The six-month annualized change in the index held at -0.7 percent from January. Although the month was the third consecutive negative value, the measure is far from the -2.0 percent change that signals a recession, the agency said.

 

The negative signals so far in 2015 reflect in part the relative strength seen last year in average manufacturing hours, diesel fuel consumption and the agricultural future profits index (AFPI). So far, growth in these three areas is not matching the pace of growth in 2014. However, manufacturing hours are still well above historical values and diesel consumption continues to grow, just at a slower pace.

 

The two largest positive contributors in February were the Iowa stock market index and new residential building permits. Negative contributors to the Iowa Leading Indicators Index in February were the AFPI, average weekly manufacturing hours and diesel fuel consumption, and the new orders index.

 

The new orders index, which measures future manufacturing demand, decreased from 53.3 in January to 49.2 in February, after two months of increases.
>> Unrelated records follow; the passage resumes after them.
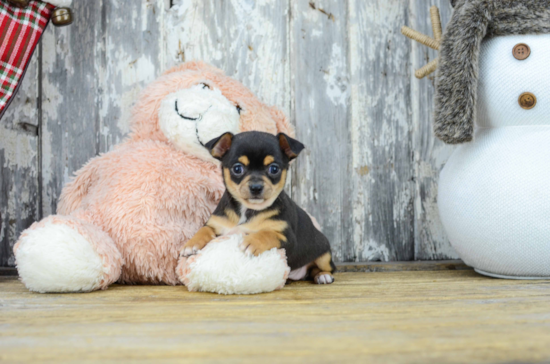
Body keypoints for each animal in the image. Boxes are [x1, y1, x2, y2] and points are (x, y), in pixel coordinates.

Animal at [181, 131, 336, 284]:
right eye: (237, 168)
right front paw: (191, 244)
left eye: (274, 169)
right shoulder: (216, 224)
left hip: (324, 255)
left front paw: (253, 241)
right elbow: (204, 229)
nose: (256, 187)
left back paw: (323, 276)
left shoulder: (288, 239)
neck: (247, 210)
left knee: (326, 268)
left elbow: (268, 233)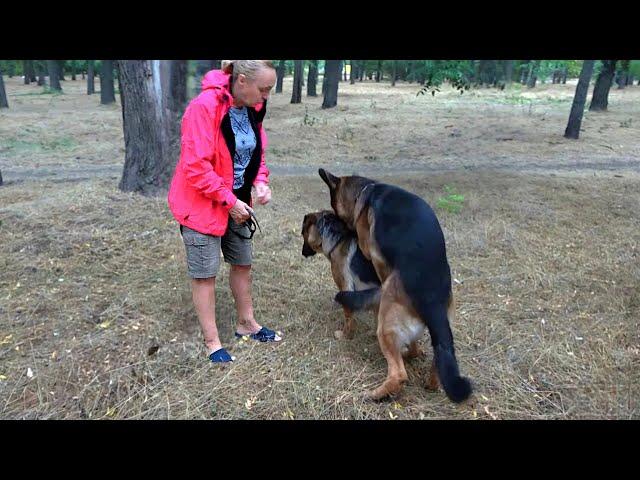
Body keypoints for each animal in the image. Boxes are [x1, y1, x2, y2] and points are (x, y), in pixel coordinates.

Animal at [300, 211, 380, 342]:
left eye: (302, 234)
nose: (302, 253)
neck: (338, 241)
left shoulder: (345, 288)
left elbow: (349, 317)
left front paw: (345, 335)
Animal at [318, 167, 472, 404]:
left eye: (334, 209)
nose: (335, 227)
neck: (367, 190)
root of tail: (432, 300)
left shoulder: (375, 255)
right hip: (442, 328)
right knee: (434, 355)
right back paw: (427, 378)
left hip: (387, 326)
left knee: (399, 373)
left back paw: (377, 393)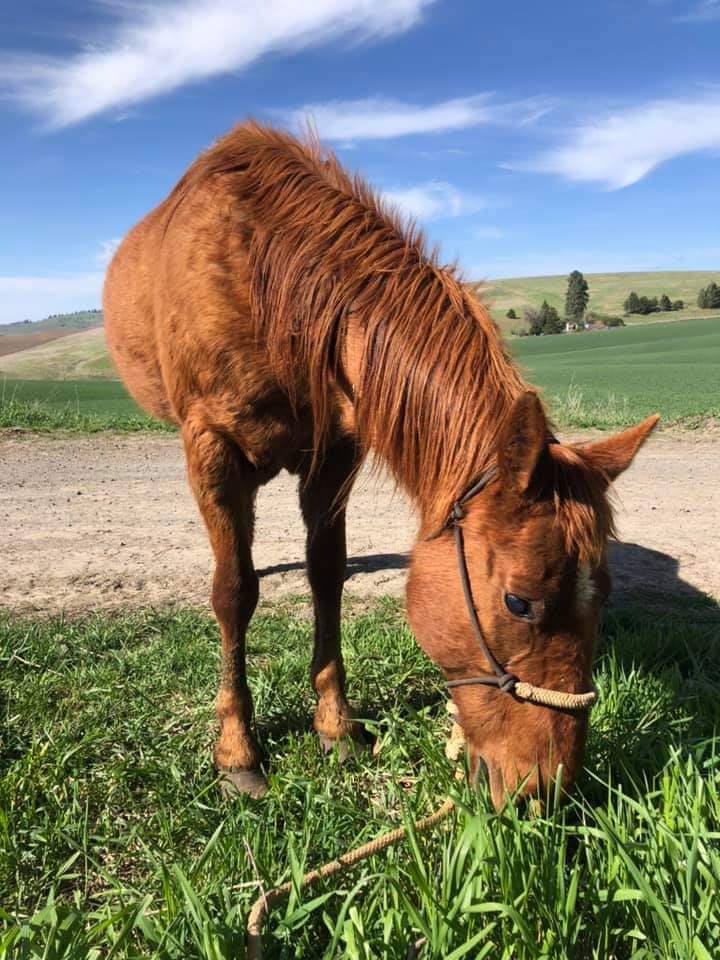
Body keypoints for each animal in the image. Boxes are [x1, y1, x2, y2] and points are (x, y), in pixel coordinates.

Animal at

This is the fourth time in the last six months where the index was below 50. The recorded 49.2 value fell well short of the 66.5 value seen one year ago.

 

The new orders index has been a negative contributor to the index every month since December 2013. Ernie Goss of Creighton University’s Heider College of Business, who compiles the new orders index, observed that durable goods producers, including agriculture machinery and metal manufacturers, continue to suffer pullbacks in jobs and economic activity for the month.